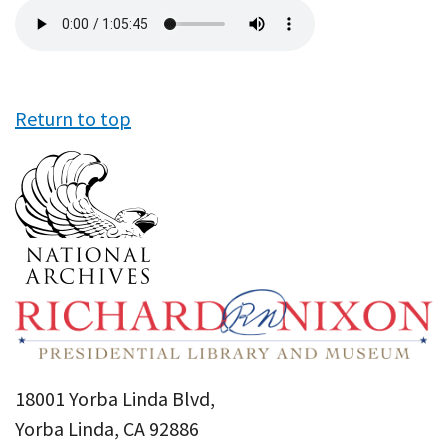
Audio
file
Return to top
18001 Yorba Linda Blvd,
Yorba Linda, CA 92886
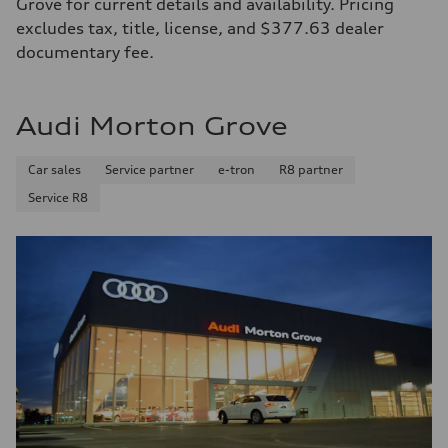
Grove for current details and availability. Pricing
excludes tax, title, license, and $377.63 dealer
documentary fee.
Audi Morton Grove
Car sales
Service partner
e-tron
R8 partner
Service R8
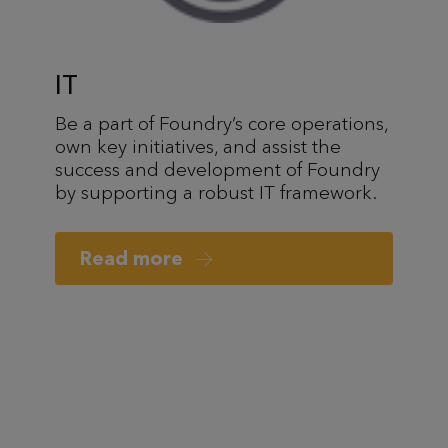
IT
Be a part of Foundry’s core operations,
own key initiatives, and assist the
success and development of Foundry
by supporting a robust IT framework.
Read more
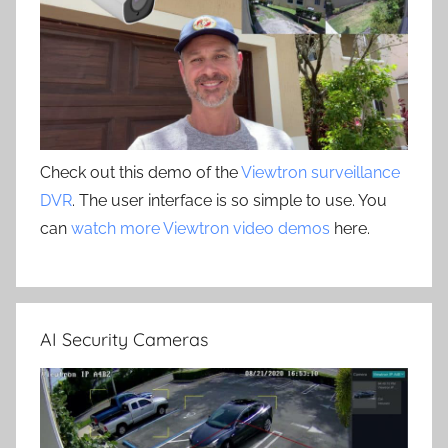
Check out this demo of the
Viewtron surveillance
DVR
. The user interface is so simple to use. You
can
watch more Viewtron video demos
here.
AI Security Cameras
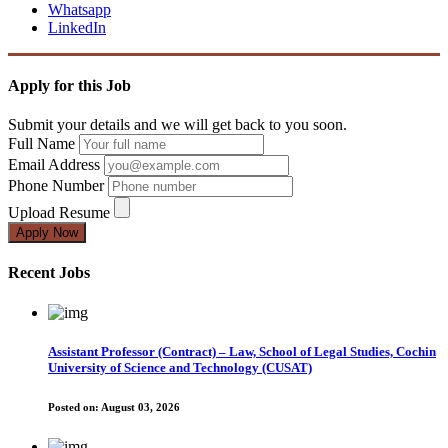
Whatsapp
LinkedIn
Apply for this Job
Submit your details and we will get back to you soon.
Full Name
Email Address
Phone Number
Upload Resume
Apply Now
Recent Jobs
Assistant Professor (Contract) – Law, School of Legal Studies, Cochin
University of Science and Technology (CUSAT)
Posted on:
August 03, 2026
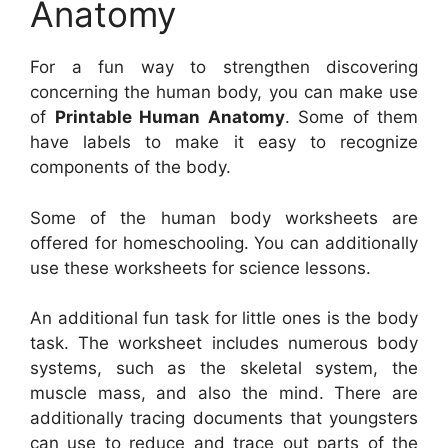
Anatomy
For a fun way to strengthen discovering
concerning the human body, you can make use
of
Printable Human Anatomy
. Some of them
have labels to make it easy to recognize
components of the body.
Some of the human body worksheets are
offered for homeschooling. You can additionally
use these worksheets for science lessons.
An additional fun task for little ones is the body
task. The worksheet includes numerous body
systems, such as the skeletal system, the
muscle mass, and also the mind. There are
additionally tracing documents that youngsters
can use to reduce and trace out parts of the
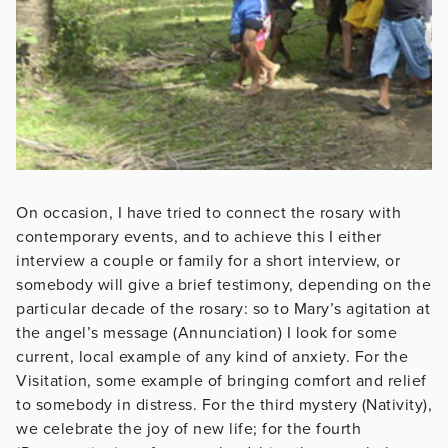
On occasion, I have tried to connect the rosary with
contemporary events, and to achieve this I either
interview a couple or family for a short interview, or
somebody will give a brief testimony, depending on the
particular decade of the rosary: so to Mary’s agitation at
the angel’s message (Annunciation) I look for some
current, local example of any kind of anxiety. For the
Visitation, some example of bringing comfort and relief
to somebody in distress. For the third mystery (Nativity),
we celebrate the joy of new life; for the fourth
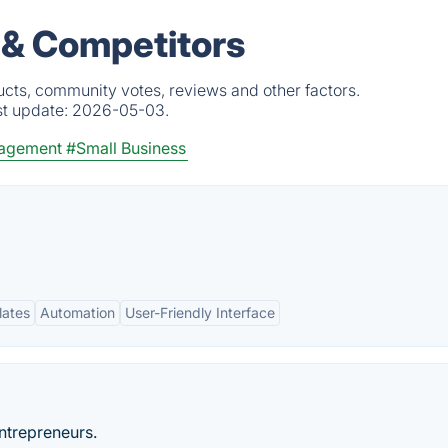
s & Competitors
ucts, community votes, reviews and other factors.
st update:
2026-05-03.
nagement
#Small Business
lates
Automation
User-Friendly Interface
ntrepreneurs.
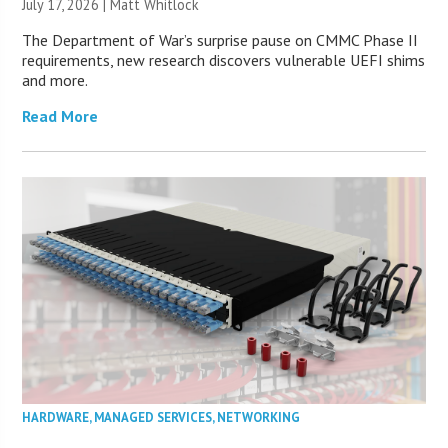
July 17, 2026 |
Matt Whitlock
The Department of War’s surprise pause on CMMC Phase II
requirements, new research discovers vulnerable UEFI shims
and more.
Read More
HARDWARE
,
MANAGED SERVICES
,
NETWORKING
================
Turn the text read from every page in the material into a JSON list of strings, with one string per line and no blank lines. Leave out the pictures.

[
  "Audio",
  "file",
  "Return to top",
  "18001 Yorba Linda Blvd,",
  "Yorba Linda, CA 92886",
  "Grove for current details and availability. Pricing",
  "excludes tax, title, license, and $377.63 dealer",
  "documentary fee.",
  "Audi Morton Grove",
  "Car sales",
  "Service partner",
  "e-tron",
  "R8 partner",
  "Service R8",
  "IT",
  "Be a part of Foundry’s core operations,",
  "own key initiatives, and assist the",
  "success and development of Foundry",
  "by supporting a robust IT framework.",
  "Read more",
  "Check out this demo of the",
  "Viewtron surveillance",
  "DVR",
  ". The user interface is so simple to use. You",
  "can",
  "watch more Viewtron video demos",
  "here.",
  "AI Security Cameras",
  "Whatsapp",
  "LinkedIn",
  "Apply for this Job",
  "Submit your details and we will get back to you soon.",
  "Full Name",
  "Email Address",
  "Phone Number",
  "Upload Resume",
  "Apply Now",
  "Recent Jobs",
  "Assistant Professor (Contract) – Law, School of Legal Studies, Cochin",
  "University of Science and Technology (CUSAT)",
  "Posted on:",
  "August 03, 2026",
  "Anatomy",
  "For a fun way to strengthen discovering",
  "concerning the human body, you can make use",
  "of",
  "Printable Human Anatomy",
  ". Some of them",
  "have labels to make it easy to recognize",
  "components of the body.",
  "Some of the human body worksheets are",
  "offered for homeschooling. You can additionally",
  "use these worksheets for science lessons.",
  "An additional fun task for little ones is the body",
  "task. The worksheet includes numerous body",
  "systems, such as the skeletal system, the",
  "muscle mass, and also the mind. There are",
  "additionally tracing documents that youngsters",
  "can use to reduce and trace out parts of the",
  "On occasion, I have tried to connect the rosary with",
  "contemporary events, and to achieve this I either",
  "interview a couple or family for a short interview, or",
  "somebody will give a brief testimony, depending on the",
  "particular decade of the rosary: so to Mary’s agitation at",
  "the angel’s message (Annunciation) I look for some",
  "current, local example of any kind of anxiety. For the",
  "Visitation, some example of bringing comfort and relief",
  "to somebody in distress. For the third mystery (Nativity),",
  "we celebrate the joy of new life; for the fourth",
  "s & Competitors",
  "ucts, community votes, reviews and other factors.",
  "st update:",
  "2026-05-03.",
  "nagement",
  "#Small Business",
  "lates",
  "Automation",
  "User-Friendly Interface",
  "ntrepreneurs.",
  "July 17, 2026 |",
  "Matt Whitlock",
  "The Department of War’s surprise pause on CMMC Phase II",
  "requirements, new research discovers vulnerable UEFI shims",
  "and more.",
  "Read More",
  "HARDWARE",
  ",",
  "MANAGED SERVICES",
  ",",
  "NETWORKING"
]